BIG DATA ENGINEERING FOR ADVANCED

THE CHALLENGE

Our client, a US-based HR portal, had multiple data sources and data platforms – their existing ‘query and reporting’ systems were not able to give them an integrated view of the business, much less run useful analytics.

They approached Tatras to help them undertake a technology transformation which would enable advanced analytic outputs.

THE SOLUTION

Tatras examined multiple data sources, such as
  • Document data: which was textual and humongous
  • Transactional data: coming from their OLTP system
  • Subscription and Registration data
  • Events data
Tatras evaluated multiple big-data infrastructure providers such as MapR, Cloudera, HortonWorks and Pivotal.
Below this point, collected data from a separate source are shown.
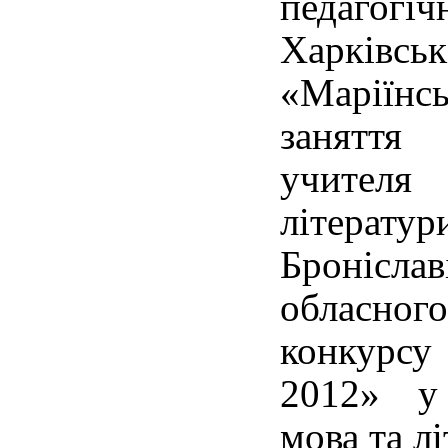
педаго
Харків
«Маріїнсь
заняття
учителя 
літерату
Бронісл
обласного
конкурс
2012» у 
мова та лі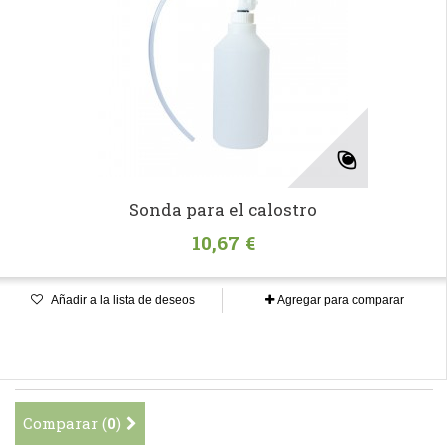
Sonda para el calostro
10,67 €
Añadir a la lista de deseos
Agregar para comparar
Comparar (
0
)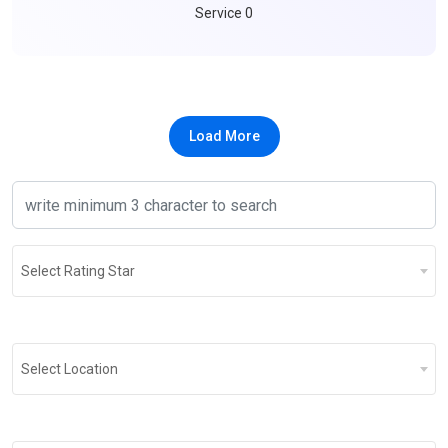
Service 0
Load More
Select Rating Star
Select Location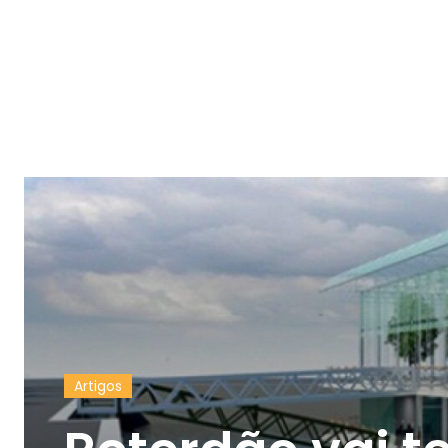
Artigos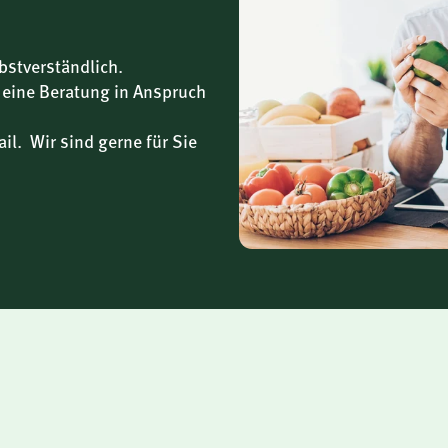
ng ausgeliefert, die die
bstverständlich.
berflüssige Trägerstoffe oder
 eine Beratung in Anspruch
il. Wir sind gerne für Sie
chkeit. Der Fokus liegt auf
nden Verarbeitung und einer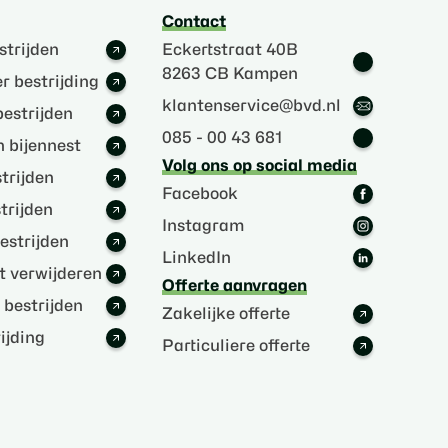
Contact
strijden
Eckertstraat 40B
8263 CB Kampen
r bestrijding
klantenservice@bvd.nl
estrijden
085 - 00 43 681
 bijennest
Volg ons op social media
trijden
Facebook
trijden
Instagram
estrijden
LinkedIn
 verwijderen
Offerte aanvragen
s bestrijden
Zakelijke offerte
jding
Particuliere offerte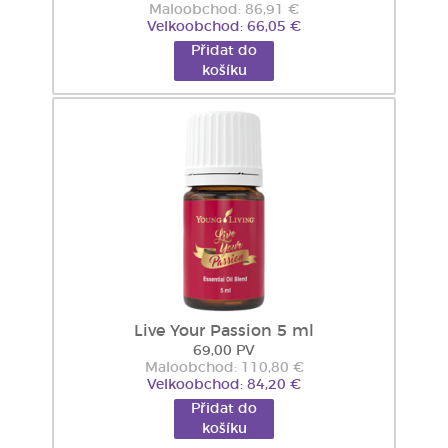
Maloobchod: 86,91 €
Velkoobchod: 66,05 €
Přidat do
košíku
Live Your Passion 5 ml
69,00 PV
Maloobchod: 110,80 €
Velkoobchod: 84,20 €
Přidat do
košíku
We did a Proof-of-Concept with the shortlisted platforms.
  • Ingested data from the OLTP and brought it into Hadoop including real-time pipelines using Storm and Spark realtime API
  • Incremental updates to data tables using reconciliation views
  • Exporting data to Visualisation tools

TECHNIQUES, TECHNOLOGIES, TOOLS

Hadoop, HIVE, Hbase, Spark, MLlib, R, Oozie, Storm

RESULT/IMPACT

Completed In 3 months, this PoC led to a final proposed big data architecture for the client. And a data science program with Tatras, building analytics schema and predictive models.